Furthermore, any sharing or disclosure of data by farmer “1”, even to trusted sources or custom operators, could jeopardize farmer “1’s” argument that the data was a trade secret and therefore lose the trade secret defense as a claim to the data. A trade secret infringement suit could protect farmer “1’s” interest in the data and investment in the technology used to gather the data (when thinking of a trade secret claim, think of the Coca Cola recipe, if Coca Cola disclosed the recipe, they could lose their claim that the recipe is a trade secret – that the recipe represents an economic advantage). Additionally, farmer “1” could argue that farmer “2’s” use of farmer “1’s” gathered data represents unjust enrichment because farmer “2” is using farmer “1’s” investment of time, equipment, and labor to get a leg up or head start on farming of the land because farmer “2” now has a solid baseline of the land’s productivity, fertility/variety needs, and capability. Again, the type of lease would likely be a factor in determining who has what interests in the data.

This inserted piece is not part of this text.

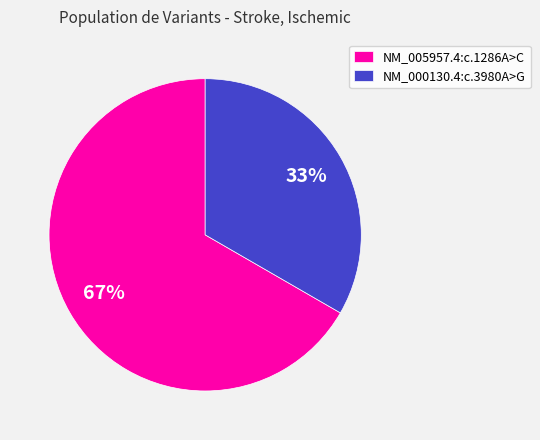

What is the smallest slice in the pie chart?

NM_000130.4:c.3980A>G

Trade Secret Determination Example from presentation:
Say Farmer “B” obtains data Farmer “A” compiled while farming leased land. Farmer “B” evaluates the data and determines he or she could produce the land more efficiently or profitably than Farmer “A”. Farmer “B” presents this information to the owner of the leased land, bidding the lease of such land away from Farmer “A”. Courts have noted just because secret information is of value to its owner does not mean it has value to others. Instead, the economic value element of a trade secret determination requires the farmer's economic interest derives from others not knowing the information. Whether or not a real-world Farmer “B” exists may not matter for purposes of a trade secret determination, as at least some cases require "only that there be actual or potential value from the information being secret" although Farmer “A” might also have to prove Farmer “B” is indeed a competitor.
The same issues can be used in a defense against sharing data with a partner or member of an LLC or corporation. Again, the importance of non-disclosure agreements, operating/partnership/corporate agreements, or licenses are important to protect the economic value of the data are important even in situations dealing with an entity.